Saudi Arabia, Russia and allied oil producers will only agree to deep cuts to their crude output at talks this week if the United States and several others join in with curbs to help prop up prices that have been hammered by the coronavirus crisis.
Global oil demand has dropped by as much as 30 percent, or about 30 million barrels per day, as measures to prevent the virus spreading have slashed demand for jet fuel, gasoline and diesel. France reported on Tuesday a 80 percent drop in its petrol use.
On top of sliding demand, Saudi Arabia has been flooding the market with extra crude after the collapse last month of a three-year-old deal with Russia on limiting supplies between OPEC and their allies, a group known as OPEC+.
OPEC+ is due to hold a video conference on Thursday, after US President Donald Trump said last week he had brokered a deal between Riyadh and Moscow on cuts amounting to an unprecedented 10 million to 15 million barrels per day, or about 10 to 15 percent of global supplies.
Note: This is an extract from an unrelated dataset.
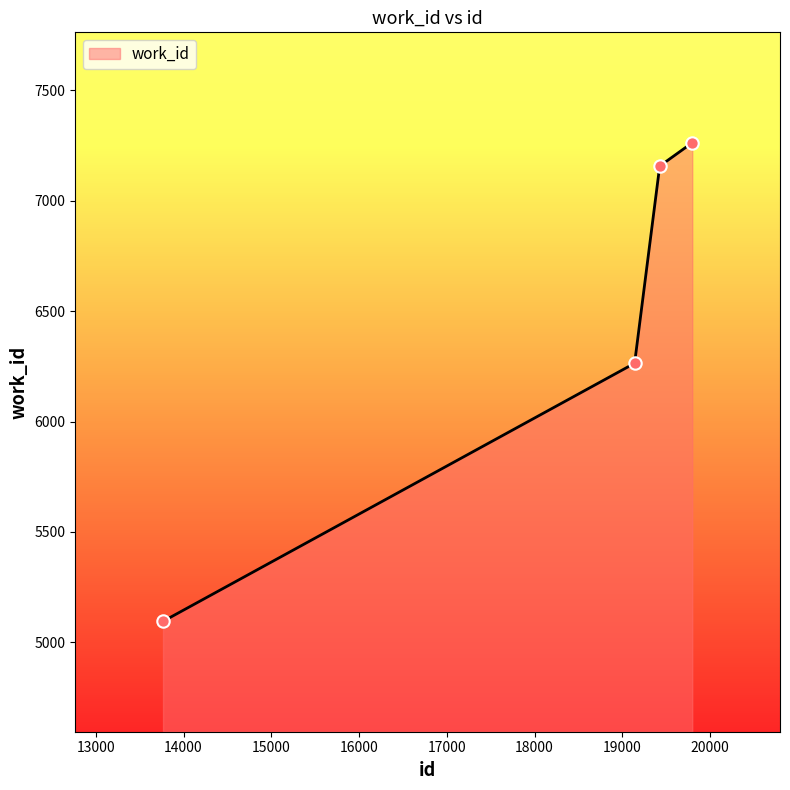

What is the average value?

6445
Nothing has yet been formalised.
An OPEC source told Reuters the size of any OPEC+ curbs depended on volumes other producers such as the United States, Canada and Brazil were willing to cut.
Other OPEC+ sources have echoed this, saying it hinged on action by the United States, where costly shale oil production has surged with the help of OPEC+ action since 2016 to support prices. "Without the U.S., no deal," said one OPEC+ source.
The United States has yet to commit to any cut, while Trump has said U.S. oil production had already fallen.